Partitions of $n$ where every element of the partition is different from 1 is $p(n)-p(n-1)$

Question

I am trying to prove that $p(n|$ every element in the partition is different of $1)=p(n)-p(n-1)$, and I am quite lost... I have tried first giving a biyection between some sets, trying to draw an example in a Ferrers diagram and working on it... Nevertheless, I have not obtained significant results. Then, I have thought about generating functions; we know that the generating function of $\{p(n)\}_{n\in\mathbb{N}}$ is $\prod_{i=1}^{\infty}\frac{1}{1-x^{i}}$, so $\{p(n-1)\}_{n\in\mathbb{N}}$ will have $\prod_{i=1}^{\infty}\frac{x}{1-x^{i}}$ as generating function. So, what we have to prove is that $\prod_{i=1}^{\infty}\frac{1}{1-x^{i}}-\prod_{i=1}^{\infty}\frac{x}{1-x^{i}}=(1-$x)$\cdot$$\prod_{i=1}^{\infty}\frac{1}{1-x^{i}}$ is the generating function of $p(n|$every element in the partition is different of $1$)... but i'm am not seeing why! Any help or hint will be appreciate it! Thanks!

Answer 1

Totally: there are $p(n)$ partitions of $n$.
You want to avoid the partitions which have a $1$ in them.

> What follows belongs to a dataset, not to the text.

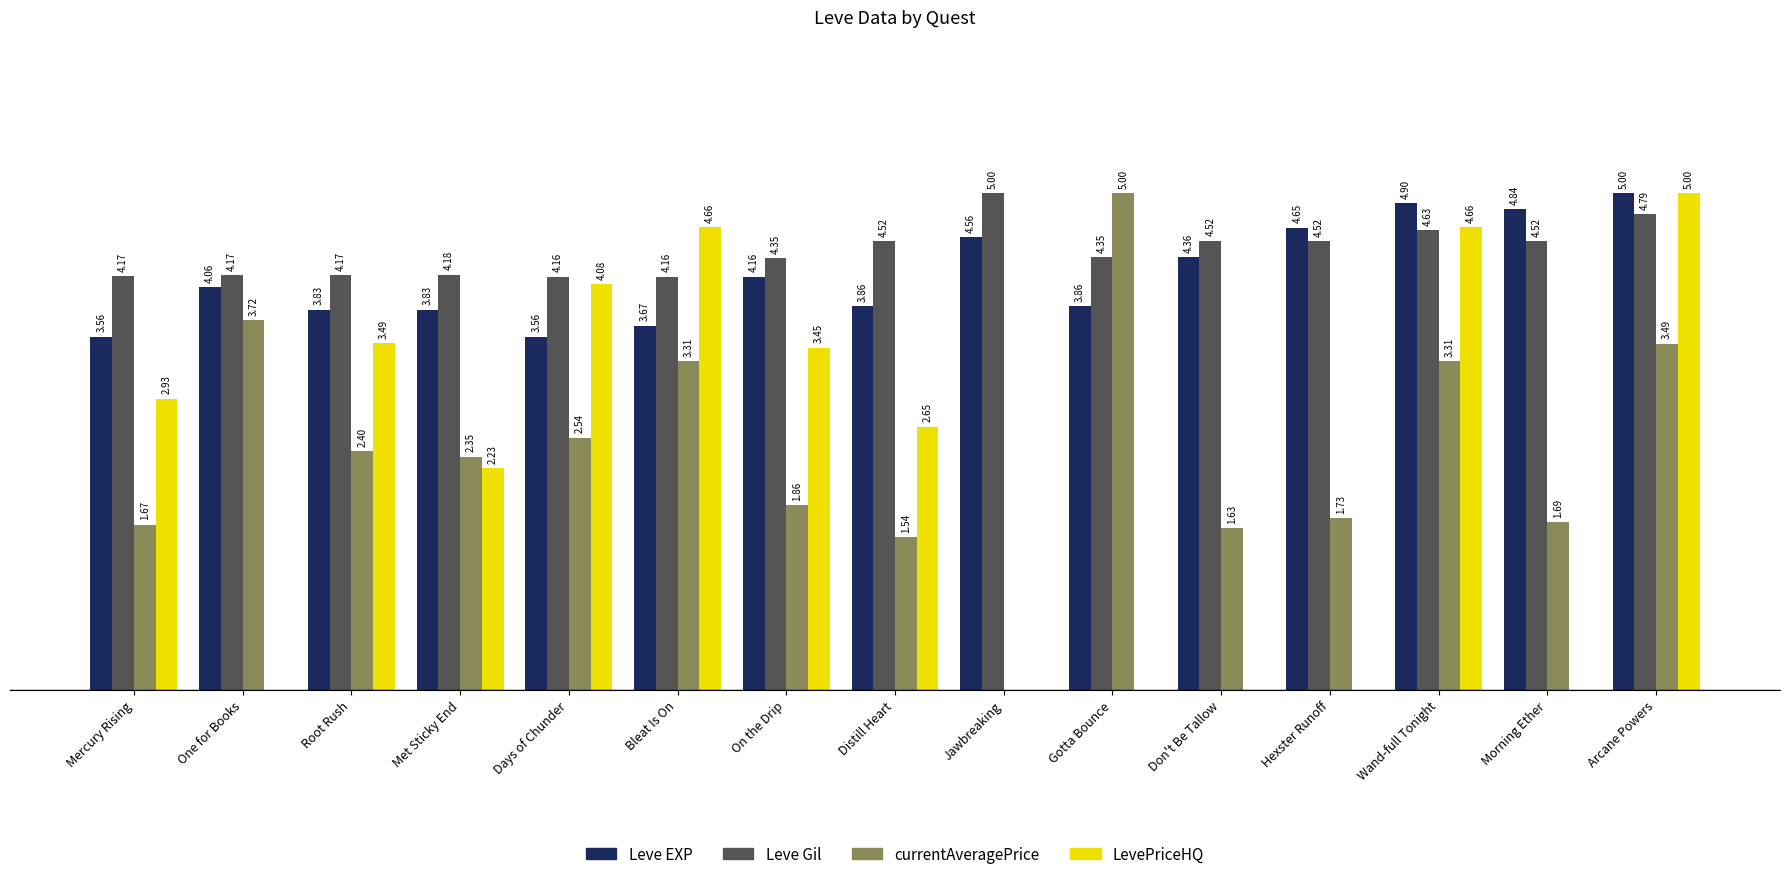

Is the value of LevePriceHQ at On the Drip greater than the value of Leve Gil at Wand-full Tonight?

No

Do you see a natural bijection: $$\{\text{partitions of $n$ with a $1$}\} \leftrightarrow \{\text{partitions of $n - 1$}\}?$$ (Hint: To go from the left to the right, simply delete a $1$ from that partition.)

Note that the set on the right has cardinality $p(n - 1)$. Subtracting this from the total gives you the desired quantity.